Los días pasaban con alegre monotonía. Volvió por tercer año al parvulario, pero ya era demasiado pequeño para entender para qué servían las brillantes y llamativas tiras de papel. Lloraba porque los otros niños eran mayores y le daban miedo. La maestra habló con él, pero, aunque intentó comprender, no comprendió nada. Lo sacaron del parvulario. Su niñera, Nana, con su uniforme almidonado, pasó a ser el centro de su minúsculo mundo. Los días de sol iban de paseo al parque; Nana le señalaba con el dedo un gran monstruo gris y decía «elefante», y Benjamin debía repetir la palabra, y aquella noche, mientras lo desnudaran para acostarlo, la repetiría una y otra vez en voz alta: «leíante, lefante, leíante». Algunas veces Nana le permitía saltar en la cama, y entonces se lo pasaba muy bien, porque, si te sentabas exactamente como debías, rebotabas, y si decías «ah» durante mucho tiempo mientras dabas saltos, conseguías un efecto vocal intermitente muy agradable. 

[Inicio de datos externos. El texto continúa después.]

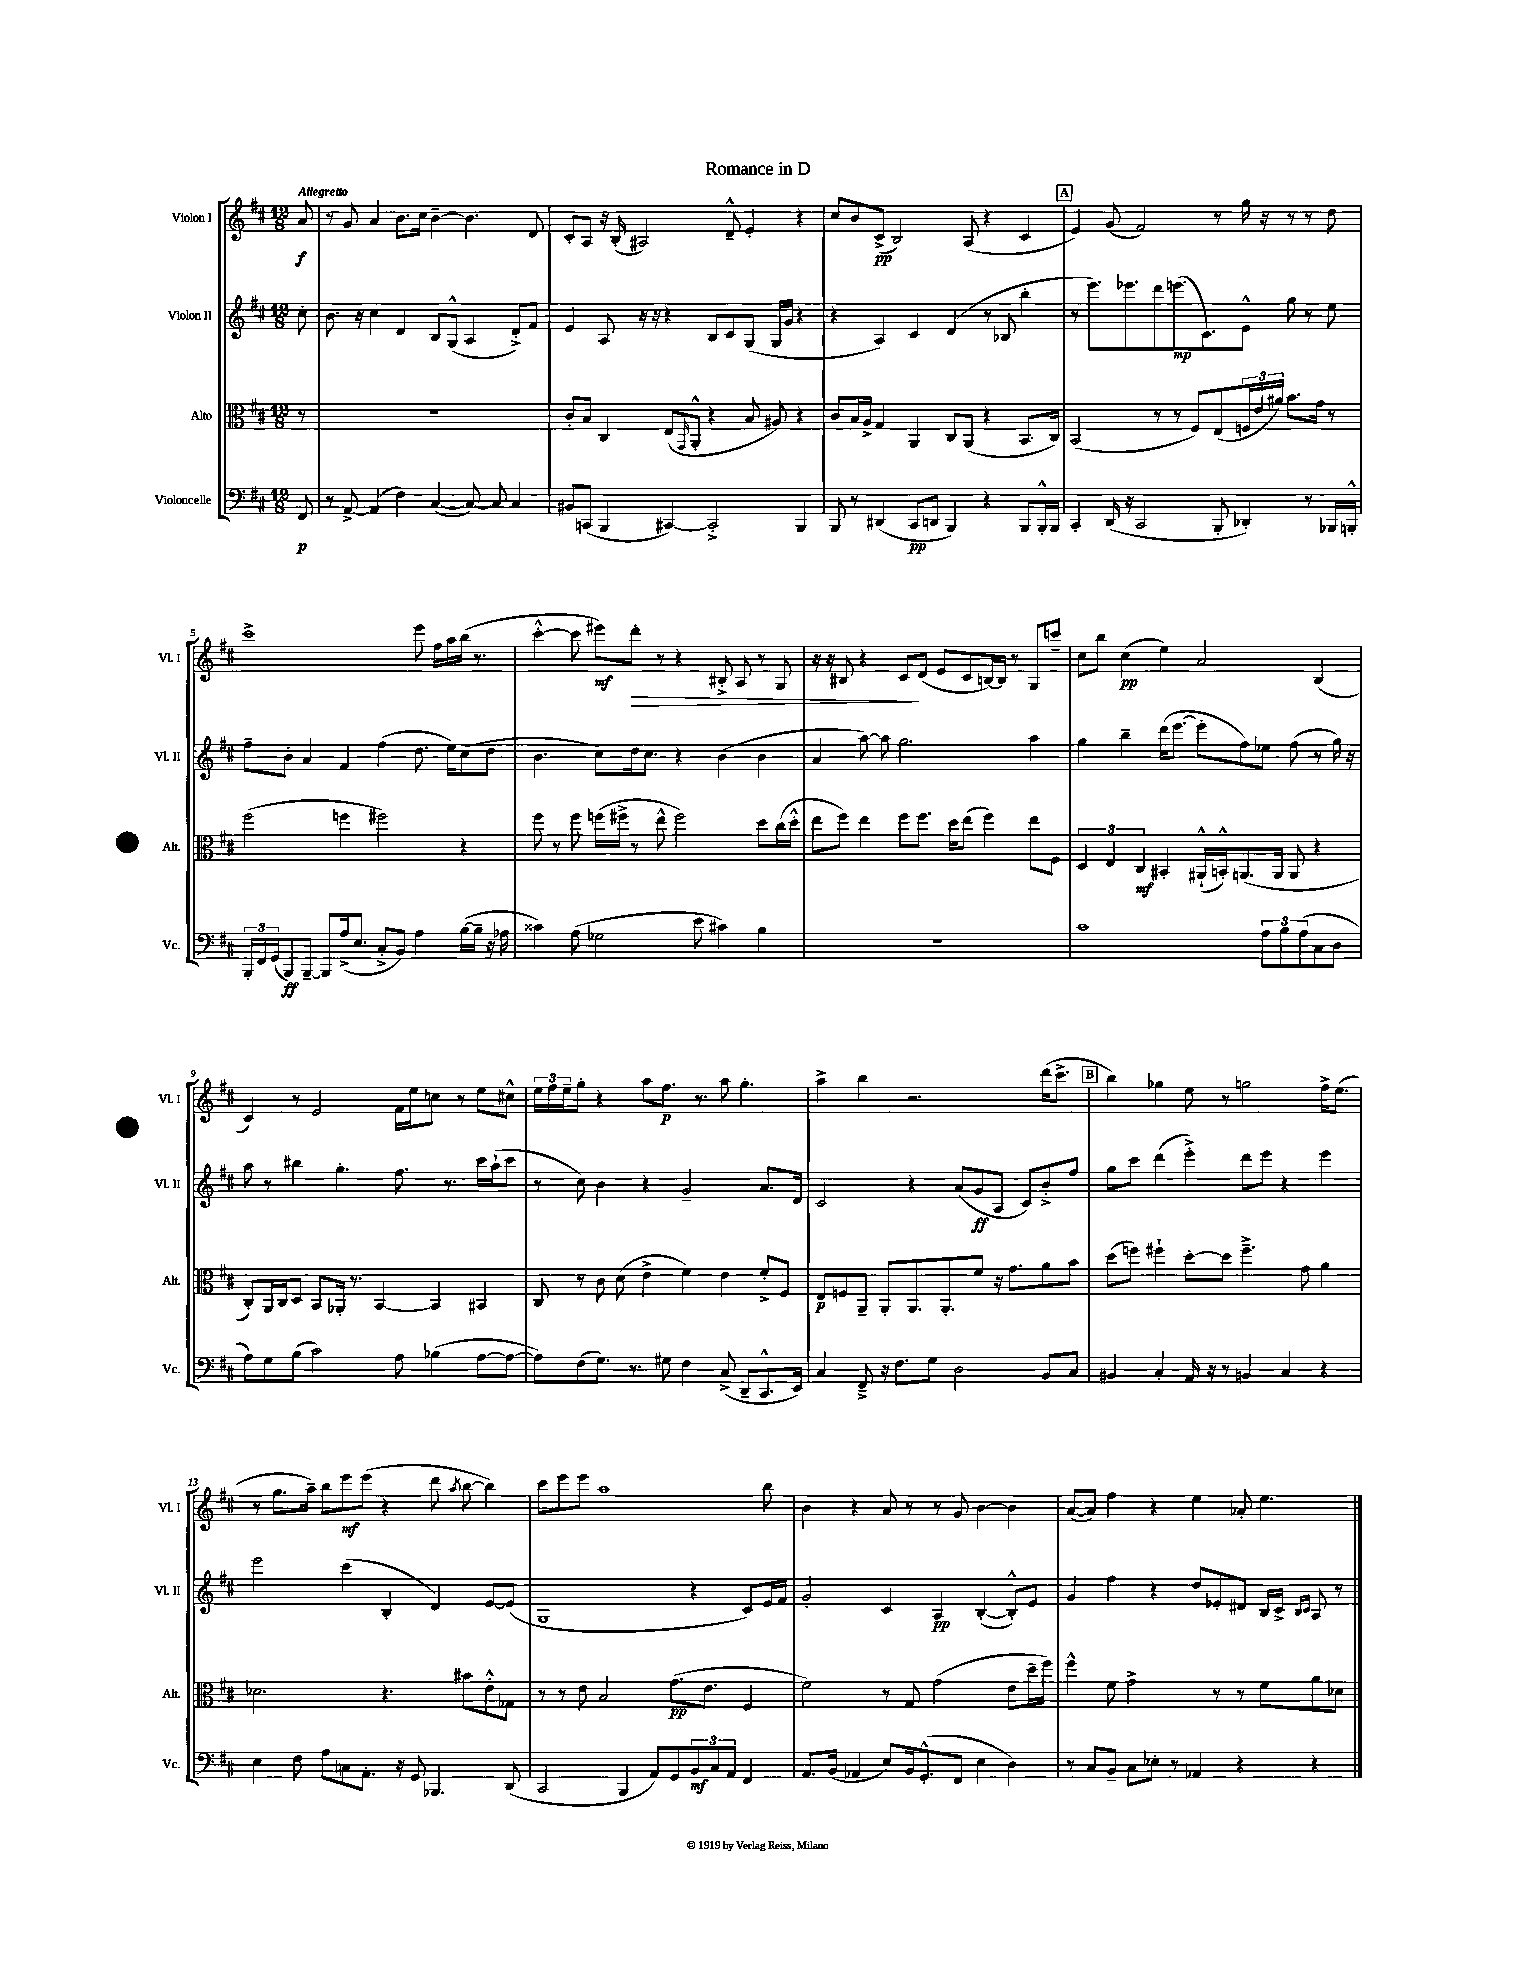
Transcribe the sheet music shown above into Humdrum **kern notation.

**kern	**kern	**kern	**kern
*staff4	*staff3	*staff2	*staff1
*clefF4	*clefC3	*clefG2	*clefG2
*k[f#c#]	*k[f#c#]	*k[f#c#]	*k[f#c#]
*M12/8	*M12/8	*M12/8	*M12/8
8FF#	8r	8cc#'	8a
=	=	=	=
8r	1.r	8.b	8r
[8AA^	.	.	8g
.	.	16r	.
(4AA]	.	4cc#	4a
4F#)	.	4d	8.b
.	.	.	16cc#
([4C#	.	8B	[4b~
.	.	(8G^^	.
8C#_)	.	4A	4.b]
8C#]	.	.	.
4C#	.	8d'^)	.
.	.	8f#	8d
=	=	=	=
8BB#	8c#'	4e	8c#'
(8CC	8B	.	8A
4BBB	4C#	8A	16r
.	.	.	(16B'
.	.	16r	2A#)
.	.	16r	.
[4CC#)	(8E	4r	.
.	16qqGG	.	.
.	8AA'^^	.	.
2CC#'^]	4r	8B	.
.	.	8c#	8d~^^
.	8B	(8G	4e'
.	8A#)	16G	.
.	.	16g	.
4BBB	4r	4r	4r
=	=	=	=
8BBB	8c#	4r	8cc#
8r	16B	.	8b
.	16A^	.	.
(4DD#	4G	4A)	(8c#^
.	.	.	2B)
8CC#	4AA	4c#	.
8DD	.	.	.
4BBB)	8C#	(4d	.
.	(8AA	.	(8A
4r	4r	8r	4r
.	.	8B-	.
8BBB	8.BB	4bb'	4c#
16BBB'^^	.	.	.
16BBB	16C#)	.	.
=	=	=	=
4CC#'	(2BB	8r	4e)
.	.	8.eee)	.
(16DD	.	.	(8g
16r	.	8.eee-	.
2CC#	.	.	2f#)
.	8r	8ddd	.
.	8r	(8.eee	.
.	8F#)	.	.
.	.	8.c#)	.
8BBB'	(8E	.	8r
4DD-')	24F	8e^^	16gg
.	24e	.	.
.	.	.	16r
.	24a#)	.	.
.	8.b	8gg	8r
8r	.	8r	8r
.	16g	.	.
16BBB-	8r	8ee	8dd
16BBB'^^	.	.	.
=	=	=	=
24BBB'	(2ff#	8ff#~	1ccc#^
24FF#	.	.	.
(24GG	.	.	.
8BBB)	.	8b'	.
[8BBB~	.	4a	.
8BBB]	.	.	.
(16A^	4ff	4f#	.
8.E	.	.	.
8C#'^	2ff#)	(4ff#	.
8BB)	.	.	.
4A	.	8.dd	8eee
.	.	.	16ff#
.	.	16ee)	16aa
([16B	4r	(8cc#	(16bb
16B~]	.	.	8.r
16r	.	8dd	.
16A-	.	.	.
=	=	=	=
4c##)	8ff#	4.b	[4ccc#'^^
.	8r	.	.
(8A	8ff#	.	8ccc#]
2G-	(16ff	8cc#)	8eee#)
.	16ff#^	.	.
.	8r	16dd	8ddd'
.	.	8.cc#	.
.	8ee^^	.	8r
.	2ff#)	4r	4r
8e	.	.	.
4c#)	.	(4b	8B#'^
.	.	.	8A
4B	8dd	4b	8r
.	(16cc#	.	8G
.	16dd'^^	.	.
=	=	=	=
1.r	8ee	4a	16r
.	.	.	16r
.	8ff#)	.	8B#
.	4ee	[8aa)	4r
.	.	8aa]	.
.	8ff#	2.gg	8c#
.	8.ff#	.	(8d
.	.	.	8e
.	16dd	.	.
.	(8ee	.	8c#
.	4ff#)	.	[16B)
.	.	.	16B]
.	.	.	8r
.	8ee	4aa	8G
.	8F#	.	8ccc~
=	=	=	=
1c#	6D	4gg	8cc#
.	.	.	8bb
.	6E	.	.
.	.	4bb~	(4cc#
.	6C#	.	.
.	4BB#'	(16ddd	4ee)
.	.	[8.eee	.
.	(16AA#`^^	8eee']	2a
.	16BB'^^)	.	.
.	(8.AA	8ff#)	.
12A	.	8ee-	.
.	16AA	.	.
12B	.	.	.
.	8AA	(8ff#	.
(12A	.	.	.
8C#	4r	8r	(4B
8D	.	16gg)	.
.	.	16r	.
=	=	=	=
8A)	8C#')	8aa	4c#)
8G	16AA	8r	.
.	16C#	.	.
(8B	8D	4bb#	8r
2c#)	8BB	.	2e
.	16AA-'	4.gg'	.
.	8.r	.	.
.	[4BB	.	.
8A	.	8.ff#	16f#
.	.	.	16ee
(4B-	4BB]	.	8cc
.	.	8.r	.
.	.	.	8r
[8A	4BB#	16ccc#	8ee
.	.	(16aa`	.
8A_	.	8ccc#	8cc#^^
=	=	=	=
8A])	8C#	8r	24ee
.	.	.	24ff#
.	.	.	24ee~
(8F#	8r	8cc#)	8gg'
8.G)	8c#	4b	4r
.	(8d	.	.
8.r	.	.	.
.	4e^	4r	8aa
8G#	.	.	8.ff#
4F#	4f#)	2g~	.
.	.	.	8.r
(8C#^	4e	.	8aa
8DD~	.	.	4.gg'
8.CC#^^	8f#'^	8.a	.
.	8F#	.	.
16EE)	.	16d	.
=	=	=	=
4C#	8E	2c#	4aa^
.	8F	.	.
8FF#~^	8AA~	.	4bb
16r	8AA'	.	.
8.F#	.	.	.
.	8.AA	4r	2.r
8G	.	.	.
.	8.AA'	.	.
2D	.	(8a	.
.	8f#	8g	.
.	16r	8A	.
.	8.g	.	.
.	.	8c#)	.
8BB	8a	8b'^	(16ddd
.	.	.	8.ccc#^
8C#	8b	8ff#	.
=	=	=	=
4BB#	(8dd	8gg	4bb)
.	8ff)	8ccc#	.
4C#'	4ff#`	(4ddd	4gg-
16AA	[8dd'	4eee'^)	8ee
16r	.	.	.
8r	8dd]	.	8r
4BB	4.ff#~^	8ddd	2gg
.	.	8eee	.
4C#	.	4r	.
.	8g	.	.
4r	4a	4eee	16ff#^
.	.	.	(8.ee
=	=	=	=
4E	2.d-	2eee	8r
.	.	.	8.gg
8F#	.	.	.
.	.	.	16aa~)
8A	.	.	8bb
8C	.	(4ccc#	8eee
8.AA'	.	.	(8eee
.	4.r	4B'	4r
16r	.	.	.
8GG	.	.	.
4.BBB-	.	4d)	8ddd
.	.	.	8qaa
.	8b#	.	[8bb
.	8e'^^	[8e	4bb])
(8DD	8G-	(8e]	.
=	=	=	=
2CC#	8r	1G	8ccc#
.	8r	.	8eee
.	8e	.	8eee
.	2B	.	1aa
4BBB	.	.	.
8AA)	.	.	.
8GG	(8.g	.	.
12BB	.	4r	.
.	8.e	.	.
12C#	.	.	.
12AA	.	.	.
4FF#	4F#	8c#)	.
.	.	16e	8bb
.	.	16f#	.
=	=	=	=
8.AA	2f#)	2g'	4b
(16BB	.	.	.
4AA-	.	.	4r
8E)	8r	4c#	8a
16BB	8G	.	8r
(8.GG'^^	.	.	.
.	(2g	4A	8r
8FF#	.	.	8g
4E	.	([4B'	[4b
4D)	8e	8B'^^])	4b]
.	16dd~	8e	.
.	16ff#)	.	.
=	=	=	=
8r	4ff#^^	4g	([8a
8C#	.	.	8a])
8BB~	8f#	4ff#	4ff#
8C#	2g^	.	.
8E-'	.	4r	4r
8r	.	.	.
4AA-	.	8dd	4ee
.	8r	8e-'	.
4r	8r	8d#	8a-'
.	8f#	16B	4.ee
.	.	16c#^	.
.	.	16qqB	.
.	.	16qqc#	.
4r	8a	8A	.
.	8d-	8r	.
==	==	==	==
*-	*-	*-	*-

Le gustaba mucho coger del perchero un gran bastón y andar de acá para allá golpeando sillas y mesas, y diciendo: «Pelea, pelea, pelea». Si había visita, las señoras mayores chasqueaban la lengua a su paso, lo que le llamaba la atención, y las jóvenes intentaban besarlo, a lo que él se sometía con un ligero fastidio. Y, cuando el largo día acababa, a las cinco en punto, Nana lo llevaba arriba y le daba a cucharadas harina de avena y unas papillas estupendas. No había malos recuerdos en su sueño infantil: no le quedaban recuerdos de sus magníficos días universitarios ni de los años espléndidos en que rompía el corazón de tantas chicas. Sólo existían las blancas, seguras paredes de su cuna, y Nana y un hombre que venía a verlo de vez en cuando, y una inmensa esfera anaranjada, que Nana le señalaba un segundo antes del crepúsculo y la hora de dormir, a la que Nana llamaba el sol. Cuando el sol desaparecía, los ojos de Benjamin se cerraban, soñolientos... Y no había sueños, ningún sueño venía a perturbarlo. 

El pasado: la salvaje carga al frente de sus hombres contra la colina de San Juan; los primeros años de su matrimonio, cuando se quedaba trabajando hasta muy tarde en los anocheceres veraniegos de la ciudad presurosa, trabajando por la joven Hildegarde, a la que quería; y, antes, aquellos días en que se sentaba a fumar con su abuelo hasta bien entrada la noche en la vieja y lóbrega casa de los Button, en Monroe Street... Todo se había desvanecido como un sueño inconsistente, pura imaginación, como si nunca hubiera existido. No se acordaba de nada. No recordaba con claridad si la leche de su última comida estaba templada o fría; ni el paso de los días... Sólo existían su cuna y la presencia familiar de Nana. Y, aparte de eso, no se acordaba de nada. Cuando tenía hambre lloraba, eso era todo. Durante las tardes y las noches respiraba, y lo envolvían suaves murmullos y susurros que apenas oía, y olores casi indistinguibles, y luz y oscuridad. Luego fue todo oscuridad, y su blanca cuna y los rostros confusos que se movían por encima de él, y el tibio y dulce aroma de la leche, acabaron de desvanecerse.